Another wirehouse, UBS AG, said its large U.S. wealth management unit is planning to sell data on its complete group of nearly 7,000 advisers for between $150,000 and $300,000. Other firms could follow suit. (Those brokerage firms either declined to comment or did not respond to inquiries.)

Advisers who are the subject of these deep data dives have mixed feelings about it. Mr. Huber said he thinks it’s smart of mutual fund companies to learn more about advisers.

“They can’t just come into your office and immediately start pitching product,” he said. “They have to understand what your firm’s investment approach and philosophy is, and start the conversation there.”

CHANGING BEHAVIOR

However, at the same time, he said knowing that his online activity is being monitored has trained him to be more reluctant to check the emails and browse the websites of the companies watching him.
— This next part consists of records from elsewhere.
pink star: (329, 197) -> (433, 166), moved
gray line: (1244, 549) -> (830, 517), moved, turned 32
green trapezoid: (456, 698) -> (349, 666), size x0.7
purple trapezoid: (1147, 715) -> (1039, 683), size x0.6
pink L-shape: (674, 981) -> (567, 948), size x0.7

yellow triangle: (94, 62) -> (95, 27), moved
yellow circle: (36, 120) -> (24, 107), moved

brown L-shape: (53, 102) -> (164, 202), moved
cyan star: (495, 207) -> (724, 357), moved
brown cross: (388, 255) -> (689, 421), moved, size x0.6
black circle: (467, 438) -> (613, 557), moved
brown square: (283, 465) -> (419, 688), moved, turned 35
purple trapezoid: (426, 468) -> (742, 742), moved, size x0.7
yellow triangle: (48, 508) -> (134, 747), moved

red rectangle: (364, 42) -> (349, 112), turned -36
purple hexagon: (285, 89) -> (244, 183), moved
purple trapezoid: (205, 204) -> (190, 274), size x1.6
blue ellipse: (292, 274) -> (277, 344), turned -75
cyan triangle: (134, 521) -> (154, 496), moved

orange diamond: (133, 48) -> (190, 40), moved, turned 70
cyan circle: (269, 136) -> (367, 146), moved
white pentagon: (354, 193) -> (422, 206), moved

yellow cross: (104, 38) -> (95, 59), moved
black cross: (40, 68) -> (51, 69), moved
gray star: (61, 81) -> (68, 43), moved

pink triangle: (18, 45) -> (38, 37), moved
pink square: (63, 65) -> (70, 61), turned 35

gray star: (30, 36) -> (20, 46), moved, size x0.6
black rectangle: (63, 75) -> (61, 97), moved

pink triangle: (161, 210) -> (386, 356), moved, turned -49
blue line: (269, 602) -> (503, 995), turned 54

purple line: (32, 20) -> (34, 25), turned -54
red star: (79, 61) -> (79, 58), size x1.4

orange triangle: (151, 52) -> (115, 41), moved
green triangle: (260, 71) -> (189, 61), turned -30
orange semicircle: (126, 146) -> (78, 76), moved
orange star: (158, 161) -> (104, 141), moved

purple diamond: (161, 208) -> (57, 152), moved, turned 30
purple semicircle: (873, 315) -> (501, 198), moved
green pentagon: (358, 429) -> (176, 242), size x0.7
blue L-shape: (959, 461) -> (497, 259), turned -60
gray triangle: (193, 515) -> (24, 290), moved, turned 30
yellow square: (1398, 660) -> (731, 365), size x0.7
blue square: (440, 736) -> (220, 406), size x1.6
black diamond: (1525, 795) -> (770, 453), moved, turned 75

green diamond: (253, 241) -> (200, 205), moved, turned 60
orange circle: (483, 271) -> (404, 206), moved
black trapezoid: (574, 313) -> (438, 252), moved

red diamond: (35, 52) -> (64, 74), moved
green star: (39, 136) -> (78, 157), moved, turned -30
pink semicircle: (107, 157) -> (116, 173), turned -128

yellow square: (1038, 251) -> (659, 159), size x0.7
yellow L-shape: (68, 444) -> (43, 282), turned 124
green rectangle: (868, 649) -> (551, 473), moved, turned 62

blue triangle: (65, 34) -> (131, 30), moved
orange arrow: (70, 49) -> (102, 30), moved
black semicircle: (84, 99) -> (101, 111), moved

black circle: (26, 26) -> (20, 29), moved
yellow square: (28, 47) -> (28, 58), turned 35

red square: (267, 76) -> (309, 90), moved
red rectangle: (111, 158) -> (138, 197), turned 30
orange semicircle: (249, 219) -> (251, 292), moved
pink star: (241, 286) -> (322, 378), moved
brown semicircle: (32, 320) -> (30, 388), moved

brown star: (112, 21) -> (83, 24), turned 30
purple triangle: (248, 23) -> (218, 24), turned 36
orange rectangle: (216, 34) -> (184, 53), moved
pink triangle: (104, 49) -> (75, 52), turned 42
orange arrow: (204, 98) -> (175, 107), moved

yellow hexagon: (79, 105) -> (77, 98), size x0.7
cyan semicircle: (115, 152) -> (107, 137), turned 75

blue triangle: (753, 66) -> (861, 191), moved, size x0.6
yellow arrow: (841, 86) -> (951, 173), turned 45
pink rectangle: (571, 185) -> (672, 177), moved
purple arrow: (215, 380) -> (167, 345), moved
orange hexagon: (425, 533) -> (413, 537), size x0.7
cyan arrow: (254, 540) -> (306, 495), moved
Keith Amburgey, CEO of Rutherford Asset Planning, said he doesn’t have a problem with what asset managers are doing as long as details on specific clients are left out of the information they are gathering.

Tony Sirianni, a former adviser who now runs a public relations and marketing firm, said he doesn’t see the benefit to advisers of asset managers “looking over their shoulders.”

What an adviser is recommending to a client is “the client’s business and it’s the adviser’s livelihood, so in my mind you don’t need a third party in there,” Mr. Sirianni said.

Financial planner Michael B. Keeler said he’s not interested in having fund companies magnify the faults of each of their competitors whose products he uses.

“I’m very cagey at what information I give them,” Mr. Keeler said. “In my opinion, they would not know what fund I need just from their limited view.”

Financial advisers may not need to be as concerned as they are. That’s because the data, in some respects, is still very raw. Much of what exists today is basic, not transparent, or “unstructured,” which simply means the data aren’t organized in a useful way, according to asset managers.

So the day of being able to generate full-scale predictive or behavioral models is far away — if it’s even possible, asset managers said.